Download or read book Irish in Pennsylvania written by Dennis Clark and published by DIANE Publishing Inc.. This book was released on 2007-08 with total page 64 pages. Available in PDF, EPUB and Kindle. Book excerpt: Dieses historische Buch kann zahlreiche Tippfehler und fehlende Textpassagen aufweisen. Kaufer konnen in der Regel eine kostenlose eingescannte Kopie des originalen Buches vom Verleger herunterladen (ohne Tippfehler). Ohne Indizes. Nicht dargestellt. 1897 edition. Auszug: ...und England nun schon so lange fortging. Marias Anteil an all den Planen, die Reich und Leben der Feindin bedrohten, steht ausser Zweifel. Diejenige Verschworung, auf Grund deren sie gerichtet worden ist, ist freilich zum einen Teile ein Blendwerk Walsinghams gewesen. Die Verschworung bestand; sie fand bei Maria Gehor und Zustimmung; aber der englische Staatssekretar leitete die Dinge durch Geheimagenten, durch Lockspitzel, nach seinen Zwecken und bis zum aussersten hinan.

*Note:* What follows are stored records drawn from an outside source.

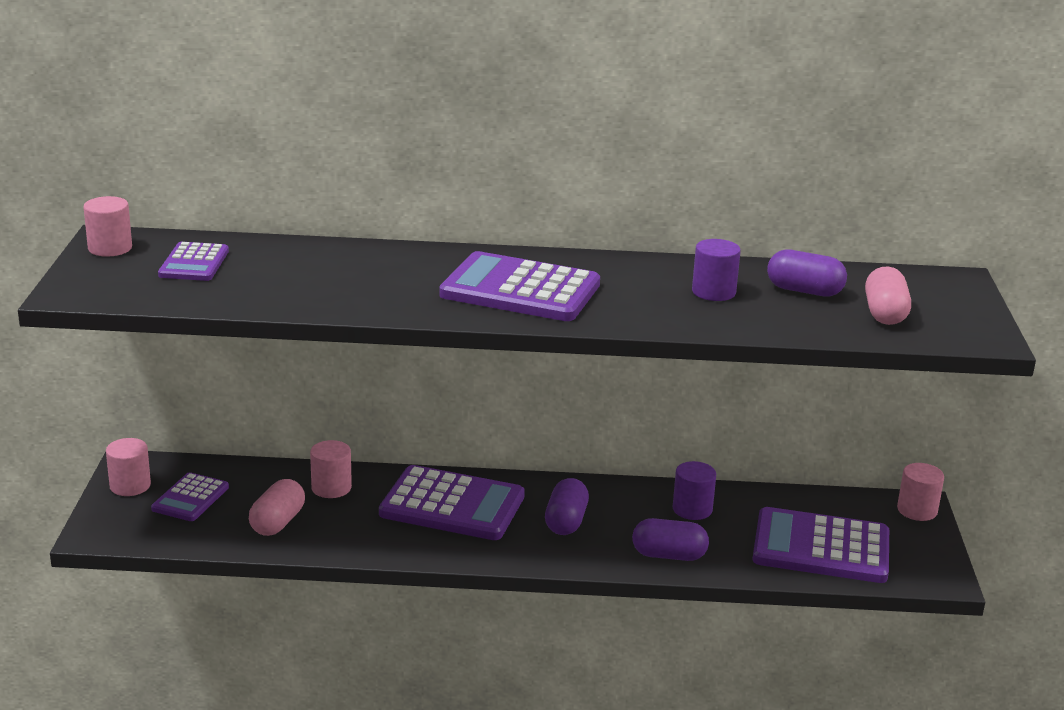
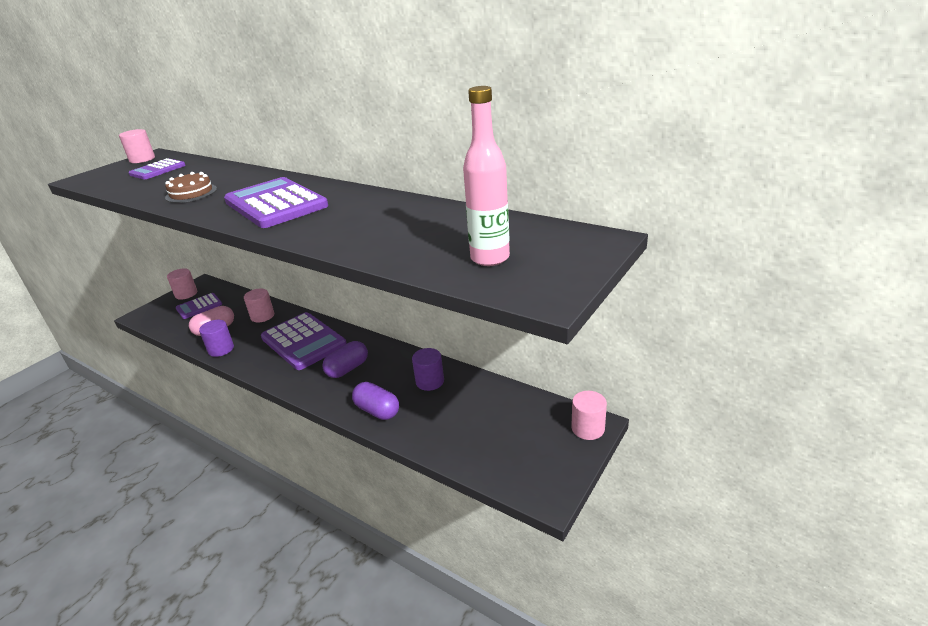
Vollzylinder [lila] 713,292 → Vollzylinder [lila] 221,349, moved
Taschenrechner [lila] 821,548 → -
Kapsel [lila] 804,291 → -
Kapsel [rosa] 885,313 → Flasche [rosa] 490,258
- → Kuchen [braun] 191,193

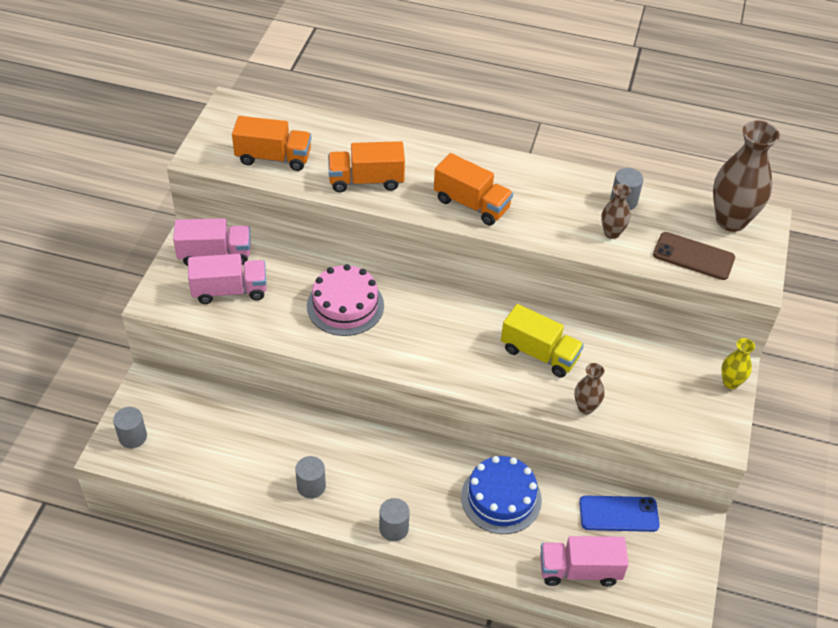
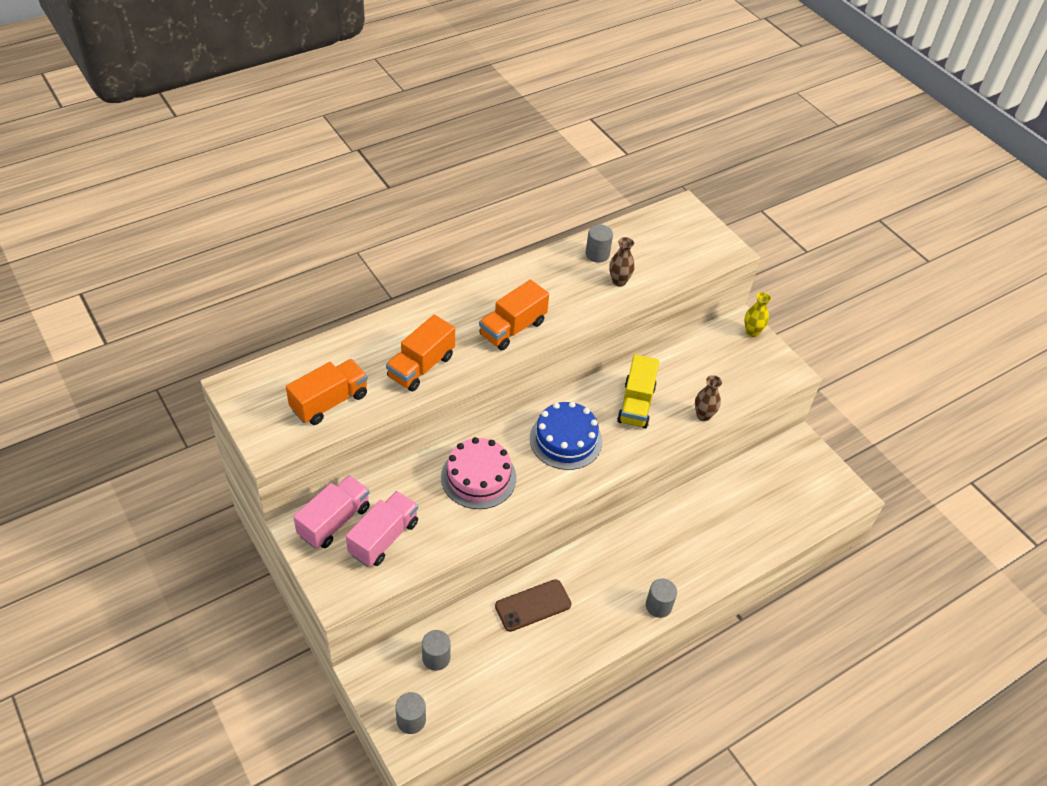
Vollzylinder [grau] 311,486 → Vollzylinder [grau] 436,658, moved
Lastwagen [orange] 471,204 → Lastwagen [orange] 512,328, 150 degrees clockwise
Kuchen [blau] 501,498 → Kuchen [blau] 565,440, moved
Lastwagen [gelb] 539,354 → Lastwagen [gelb] 636,404, 120 degrees clockwise
Lastwagen [rosa] 579,570 → -
Handy [blau] 618,514 → -
Handy [braun] 693,256 → Handy [braun] 533,605, moved
Vase [braun] 731,220 → -

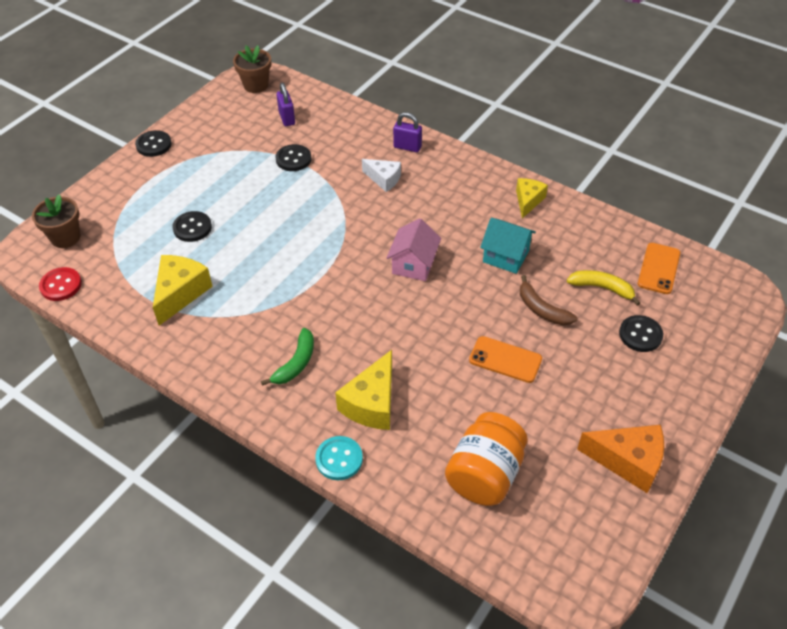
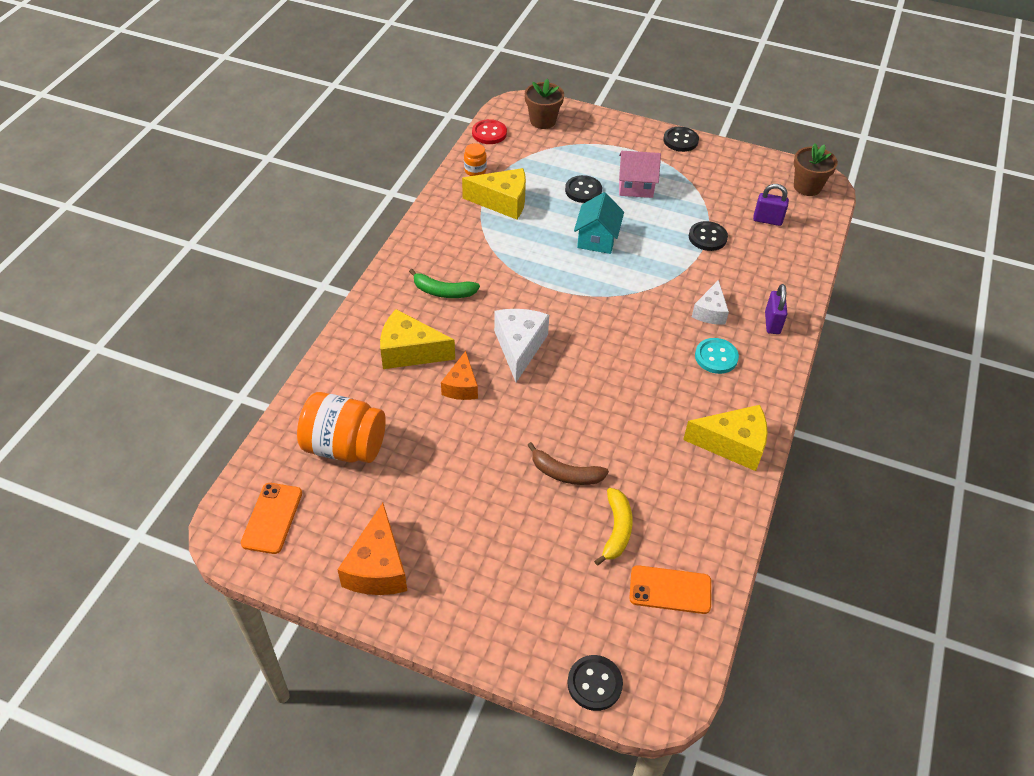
Vorhängeschloss [lila] 287,118 → Vorhängeschloss [lila] 767,220, 45 degrees clockwise
Knopf [türkis] 339,459 → Knopf [türkis] 716,357, moved
Haus [rosa] 413,264 → Haus [rosa] 635,186, moved
Handy [orange] 505,359 → Handy [orange] 272,518, moved
Haus [türkis] 505,256 → Haus [türkis] 597,239, moved
Käse [gelb] 528,201 → Käse [gelb] 733,445, x1.55
Banane [braun] 542,309 → Banane [braun] 565,473, 105 degrees counterclockwise
Knopf [schwarz] 640,335 → Knopf [schwarz] 594,683, moved
- → Käse [orange] 461,386
- → Einmachglas [orange] 475,170
- → Käse [weiß] 519,347

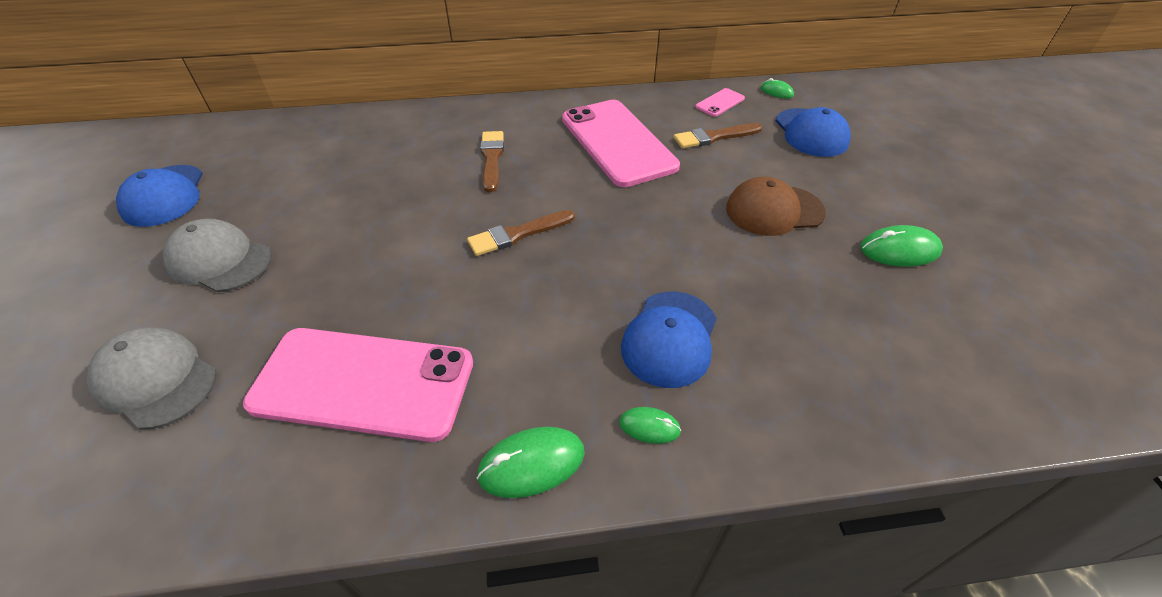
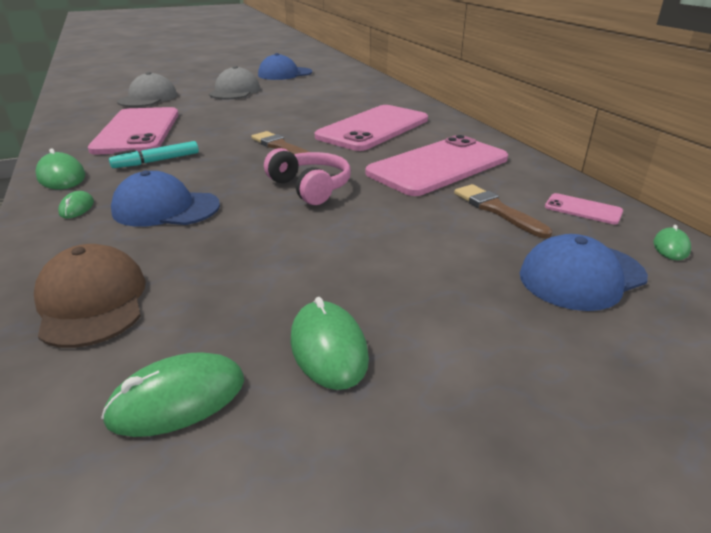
Pinsel [braun] 491,158 → Handy [rosa] 373,128
Kappe [braun] 774,210 → Kappe [braun] 92,301, moved
- → Computermaus [grün] 177,399
- → Filzstift [türkis] 157,161
- → Kopfhörer [rosa] 310,187

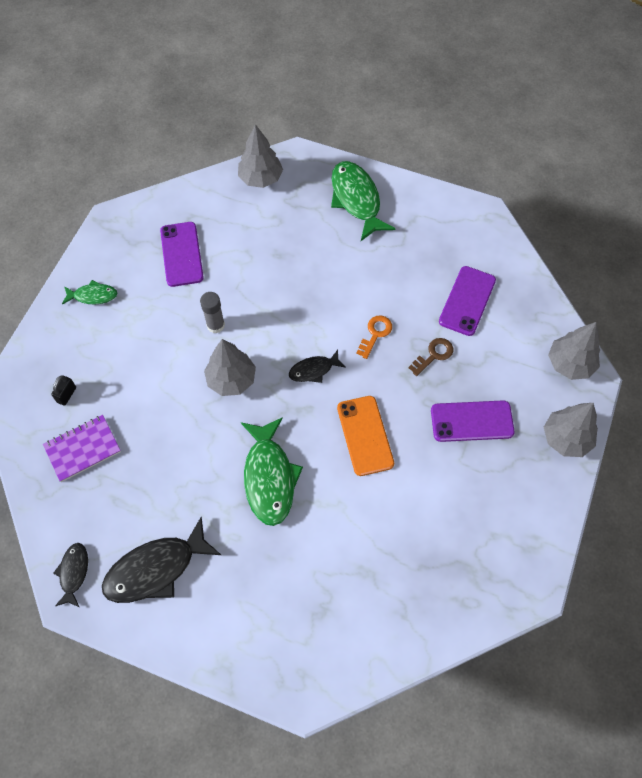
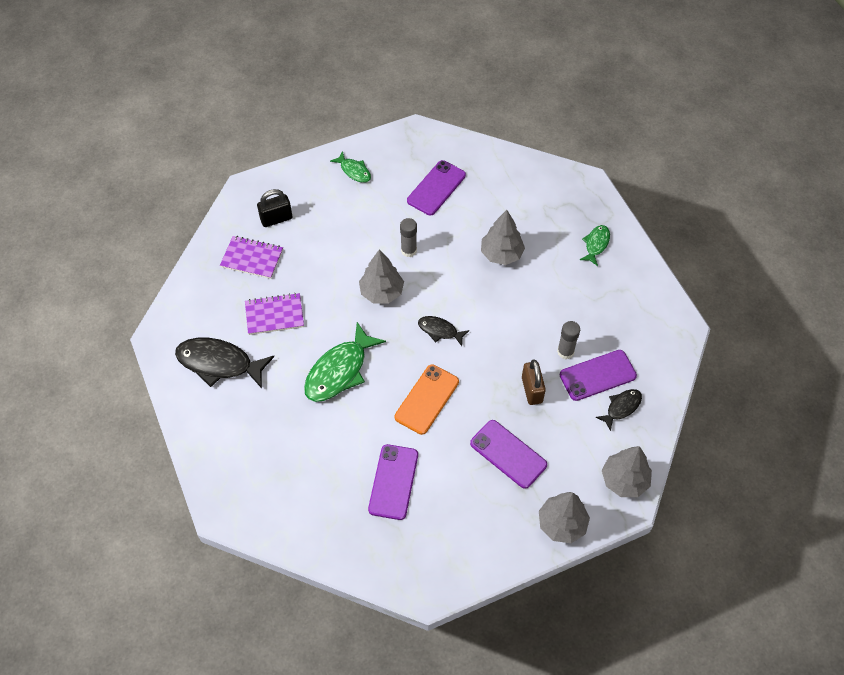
Vorhängeschloss [schwarz] 67,395 → Vorhängeschloss [schwarz] 276,219, x1.57
Fisch [schwarz] 74,573 → Fisch [schwarz] 621,407, moved
Baum [grau] 260,178 → Baum [grau] 501,254, moved
Fisch [grün] 356,199 → Fisch [grün] 596,244, x0.54
Schlüssel [orange] 375,334 → -
Schlüssel [braun] 434,355 → Vorhängeschloss [braun] 532,390
- → Notizbuch [lila] 274,315
- → Handy [lila] 393,482
- → Klebestift [grau] 565,352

Alles, was die Gefangene in diesen dunklen Planen that und schrieb, that sie zum Vor teil ihres Todfeindes. Man darf es jetzt als sicher bezeichnen, dass Maria in diesem teuflischen Spiele doch keineswegs bloss das Opfer gewesen ist: wie Mendoza, so war sie in die Mordabsicht eingeweiht und hat diese offenbar gebilligt. Menduza feierte jene Absichten hocherfreut als fehr christ Abb, 50. Don spanisch lich, gerecht, unserem heiligen katholischen Glauben sowie dem Dienste Seiner Majestat nutzlich"; er riet, wie man sich der Flotte, der ketzerischen Minister bemachtigen musse Philipp II. stimmte von Herzen zu. Gewiss, Walfinghams Hande waren nichts weniger als rein; aber er that, was die anderen verdienten, er that es im vollen Sinne dieses furchtbaren geheimen Kampfes des Glaubens und der Macht, und die anderen hatten gern ebenso gehandelt wie er. Im August 1586 zog er das Netz zu. Der Prozess der Maria folgte nach, der geheime Rat, die osfentliche Stimme forderten ihn, der Gerichts hos fprach sie schul, big, ihr Leben war verfallen. Und allzu greifbar war es ja, wie ihr Dasein wirkte; so la

Book A Varied People

    Book Details:
  • Author : Judith Ridner
  • Publisher :
  • Release : 2018-06
  • ISBN : 9781932304305
  • Pages : pages

Download or read book A Varied People written by Judith Ridner and published by . This book was released on 2018-06 with total page pages. Available in PDF, EPUB and Kindle. Book excerpt:

Book Irish Pittsburgh

Download or read book Irish Pittsburgh written by Patricia McElligott and published by Arcadia Publishing. This book was released on 2013 with total page 130 pages. Available in PDF, EPUB and Kindle. Book excerpt: Many modern Irish Pittsburghers can trace their roots to immigrants fleeing an Ireland devastated by the Great Potato Famine of the mid-1800s. They migrated to Pittsburgh, a booming industrial town, and worked in the iron and steel mills, the mines, and the railroads. Irish women became domestic servants in such large numbers that "Bridget the Maid" was a stock character on stage and later in films. The immigrants settled in neighborhoods such as the Point, the Hill District, Homewood, and the North Side. Fighting anti-Irish and anti-Catholic sentiments, they paved the way for their children, who would dominate municipal politics and the Catholic Church and rise to surprising heights in sports, entertainment, and business. Gov. David L. Lawrence, dancer Gene Kelly, and boxing champion Billy Conn were three of these Irish Pittsburgh groundbreakers. Their success echoed the smaller, but equally significant, success of ordinary Pittsburghers who rose from poverty to middle class, from shantytown to "lace curtain" respectability in the neighborhoods and later in the suburbs of the city.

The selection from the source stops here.